Investor shouldn't find themselves shortchanged by Tesco
Tesco has long been the safe choice in the investor’s shopping basket and with the announcement today of 11.8% rise in annual profits to £2.8bn, retail stockbroker The Share Centre analyses whether Tesco will continue to be a safe bet for investors.Graham Spooner, Investment Adviser at The Share Centre comments: "Today's results indicate that Tesco still seems to know what the consumer wants and remains one of the more dynamic companies in British retailing. Tesco is becoming the one-stop-shop for customers, continuing to expand its product range with non-traditional supermarket items and services, such as Tesco Direct.
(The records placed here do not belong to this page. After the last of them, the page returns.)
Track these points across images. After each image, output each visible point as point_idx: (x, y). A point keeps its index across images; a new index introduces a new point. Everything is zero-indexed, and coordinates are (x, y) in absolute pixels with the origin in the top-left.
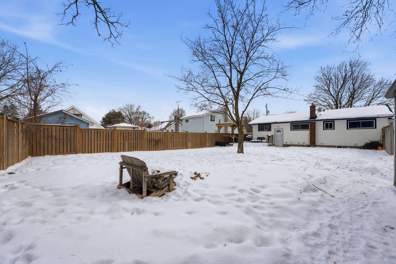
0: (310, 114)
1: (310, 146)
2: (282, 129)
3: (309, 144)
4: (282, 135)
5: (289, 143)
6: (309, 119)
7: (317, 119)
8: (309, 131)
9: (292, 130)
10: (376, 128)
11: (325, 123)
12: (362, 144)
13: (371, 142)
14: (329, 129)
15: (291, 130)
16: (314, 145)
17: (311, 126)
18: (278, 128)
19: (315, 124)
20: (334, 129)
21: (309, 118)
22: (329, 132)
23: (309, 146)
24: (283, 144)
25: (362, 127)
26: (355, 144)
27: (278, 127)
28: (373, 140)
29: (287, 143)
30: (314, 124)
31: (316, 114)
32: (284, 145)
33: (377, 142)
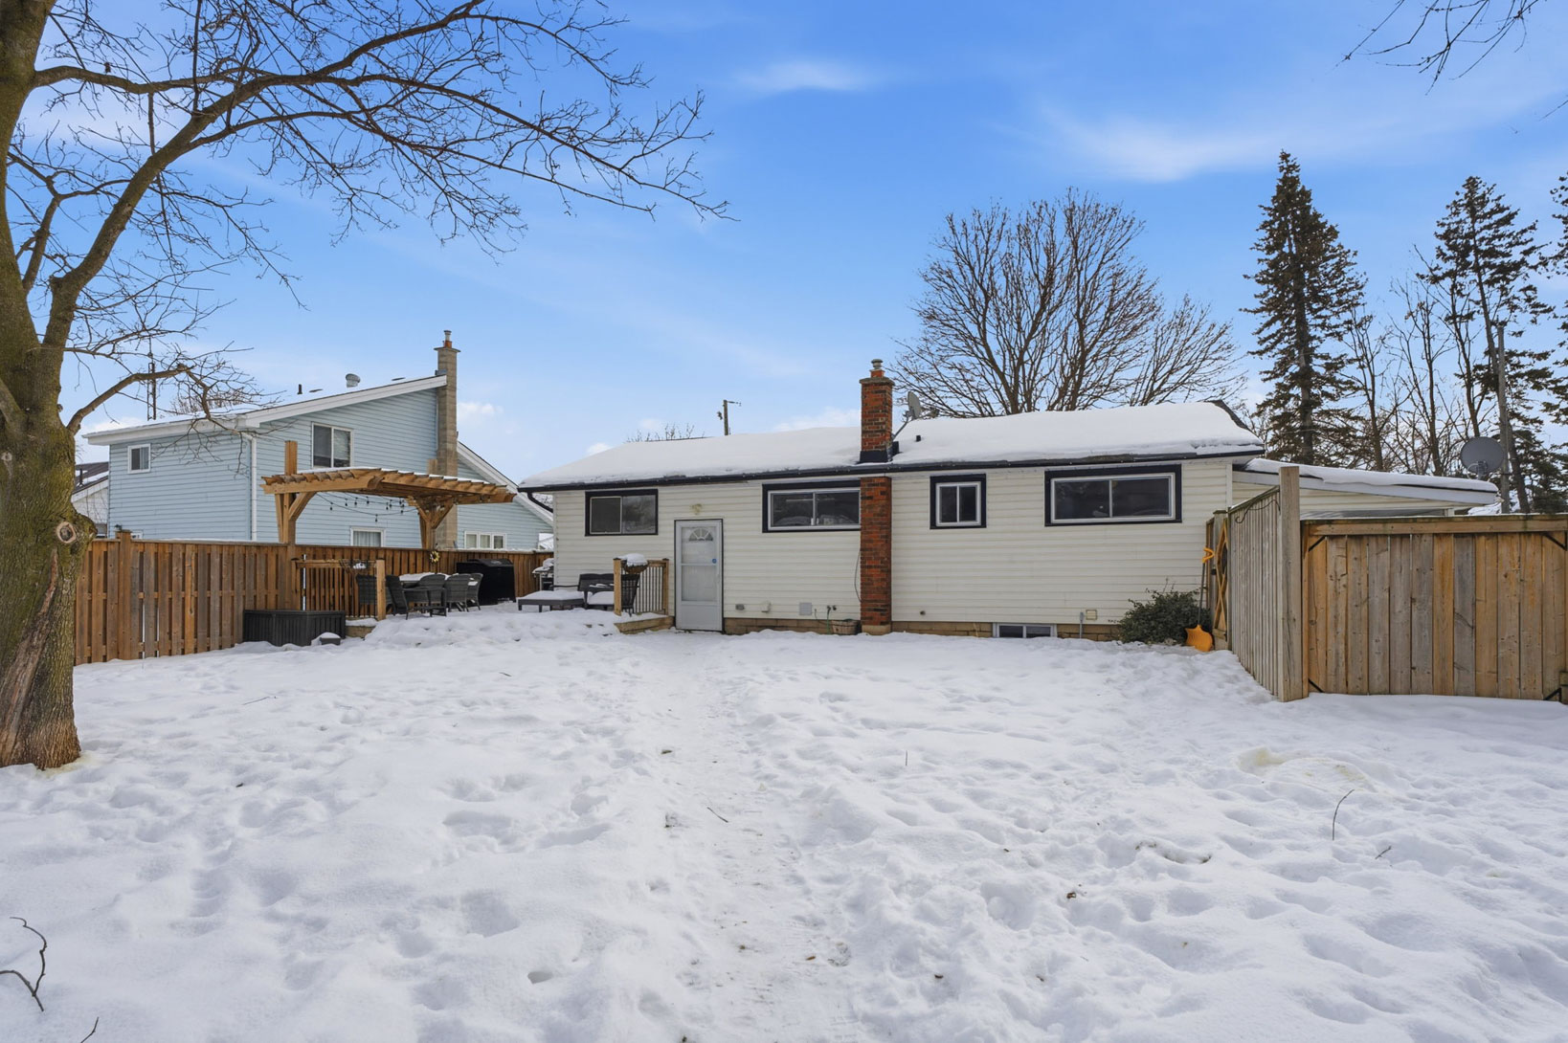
0: (864, 432)
1: (864, 627)
2: (718, 524)
3: (856, 614)
4: (714, 561)
5: (753, 612)
6: (858, 459)
7: (898, 460)
8: (859, 533)
9: (770, 528)
10: (1178, 519)
11: (939, 486)
12: (1114, 612)
13: (1160, 600)
14: (959, 523)
15: (765, 530)
16: (882, 623)
17: (868, 502)
18: (691, 515)
19: (887, 494)
20: (983, 525)
21: (857, 456)
22: (959, 539)
23: (857, 629)
24: (724, 620)
25: (1115, 514)
26: (1082, 614)
27: (697, 507)
28: (1168, 590)
29: (747, 608)
30: (882, 493)
31: (894, 432)
32: (728, 623)
33: (1186, 598)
"Today's announcement shows Tesco has recovered from a poor first quarter of the year where Christmas trading figures were slightly behind market expectations. Its success has largely been down to a consistent and well executed strategy, concentrating on keeping prices down, margins steady and extending range and volume. Whilst, the overall retail sector has underperformed in recent months, Tesco continues to set the pace within the industry leaving the likes of Sainsbury's in it wake.
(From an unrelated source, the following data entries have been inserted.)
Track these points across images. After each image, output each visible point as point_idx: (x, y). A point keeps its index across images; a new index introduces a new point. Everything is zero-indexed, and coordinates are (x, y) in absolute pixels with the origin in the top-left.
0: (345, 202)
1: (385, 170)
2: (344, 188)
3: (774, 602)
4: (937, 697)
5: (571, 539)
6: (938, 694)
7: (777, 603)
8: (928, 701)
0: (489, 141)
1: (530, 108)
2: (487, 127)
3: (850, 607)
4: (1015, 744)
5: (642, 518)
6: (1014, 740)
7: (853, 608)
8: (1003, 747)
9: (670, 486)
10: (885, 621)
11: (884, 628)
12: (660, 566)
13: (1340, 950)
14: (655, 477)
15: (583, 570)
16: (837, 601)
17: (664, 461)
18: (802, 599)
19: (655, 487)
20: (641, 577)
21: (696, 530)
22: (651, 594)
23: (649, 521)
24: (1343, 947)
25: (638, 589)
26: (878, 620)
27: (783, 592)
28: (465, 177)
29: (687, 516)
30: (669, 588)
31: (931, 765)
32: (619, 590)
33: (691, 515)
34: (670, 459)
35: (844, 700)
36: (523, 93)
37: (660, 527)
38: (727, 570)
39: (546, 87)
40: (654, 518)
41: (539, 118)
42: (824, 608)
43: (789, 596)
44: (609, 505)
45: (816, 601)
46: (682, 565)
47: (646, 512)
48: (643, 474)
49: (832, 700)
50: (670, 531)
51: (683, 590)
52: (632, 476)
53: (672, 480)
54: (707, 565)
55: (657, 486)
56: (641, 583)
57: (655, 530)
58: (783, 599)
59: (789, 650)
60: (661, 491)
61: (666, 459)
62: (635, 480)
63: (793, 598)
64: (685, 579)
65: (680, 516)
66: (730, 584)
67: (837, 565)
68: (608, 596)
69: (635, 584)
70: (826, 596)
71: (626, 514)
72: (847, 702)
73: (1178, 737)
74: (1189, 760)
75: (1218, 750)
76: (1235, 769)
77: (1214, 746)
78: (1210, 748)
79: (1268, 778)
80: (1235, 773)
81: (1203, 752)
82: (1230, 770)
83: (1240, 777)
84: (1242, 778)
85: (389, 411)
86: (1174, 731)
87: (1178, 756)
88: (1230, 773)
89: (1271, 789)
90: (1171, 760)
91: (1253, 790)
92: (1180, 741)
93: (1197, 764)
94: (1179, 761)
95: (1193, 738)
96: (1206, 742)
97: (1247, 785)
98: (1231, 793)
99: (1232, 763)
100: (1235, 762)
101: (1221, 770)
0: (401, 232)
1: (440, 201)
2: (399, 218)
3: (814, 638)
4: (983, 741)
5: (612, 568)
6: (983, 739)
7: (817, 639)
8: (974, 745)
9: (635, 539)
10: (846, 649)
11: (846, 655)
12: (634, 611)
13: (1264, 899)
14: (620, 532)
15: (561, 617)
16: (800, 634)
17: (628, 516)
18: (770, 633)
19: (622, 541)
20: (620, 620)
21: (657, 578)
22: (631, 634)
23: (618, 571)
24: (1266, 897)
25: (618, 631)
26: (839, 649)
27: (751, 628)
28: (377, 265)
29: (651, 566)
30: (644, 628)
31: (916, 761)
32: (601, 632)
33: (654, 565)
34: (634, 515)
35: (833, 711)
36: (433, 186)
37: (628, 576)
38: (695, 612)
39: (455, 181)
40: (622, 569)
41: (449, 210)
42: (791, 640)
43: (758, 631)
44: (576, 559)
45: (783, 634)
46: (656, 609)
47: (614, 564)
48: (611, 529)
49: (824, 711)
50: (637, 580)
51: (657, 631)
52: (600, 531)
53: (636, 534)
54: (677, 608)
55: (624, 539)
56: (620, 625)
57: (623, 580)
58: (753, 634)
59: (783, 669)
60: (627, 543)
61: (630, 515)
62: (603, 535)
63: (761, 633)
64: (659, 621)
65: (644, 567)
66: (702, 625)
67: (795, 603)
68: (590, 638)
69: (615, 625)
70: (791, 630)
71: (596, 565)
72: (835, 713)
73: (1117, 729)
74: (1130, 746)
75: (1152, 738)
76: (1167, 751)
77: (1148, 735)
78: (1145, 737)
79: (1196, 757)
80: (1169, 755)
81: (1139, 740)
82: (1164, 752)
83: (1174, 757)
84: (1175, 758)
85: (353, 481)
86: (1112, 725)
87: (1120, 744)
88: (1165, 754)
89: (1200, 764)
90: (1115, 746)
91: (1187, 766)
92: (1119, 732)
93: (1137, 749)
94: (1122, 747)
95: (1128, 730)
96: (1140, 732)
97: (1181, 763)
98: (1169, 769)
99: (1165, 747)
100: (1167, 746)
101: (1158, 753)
"For the investor, Tesco has historically been the safer, more defensive share that you can have in your portfolio and sleep fairly easy at night knowing that it should perform.
"Whilst we still view it as a good defensive share, recent overseas expansion in China, Turkey, Eastern Europe and the US - where they have 60 convenience Fresh & Easy stores - have added some risk for the investor. Despite this, those looking for a lower risk share may well consider adding Tesco to their shopping basket when reviewing their portfolio."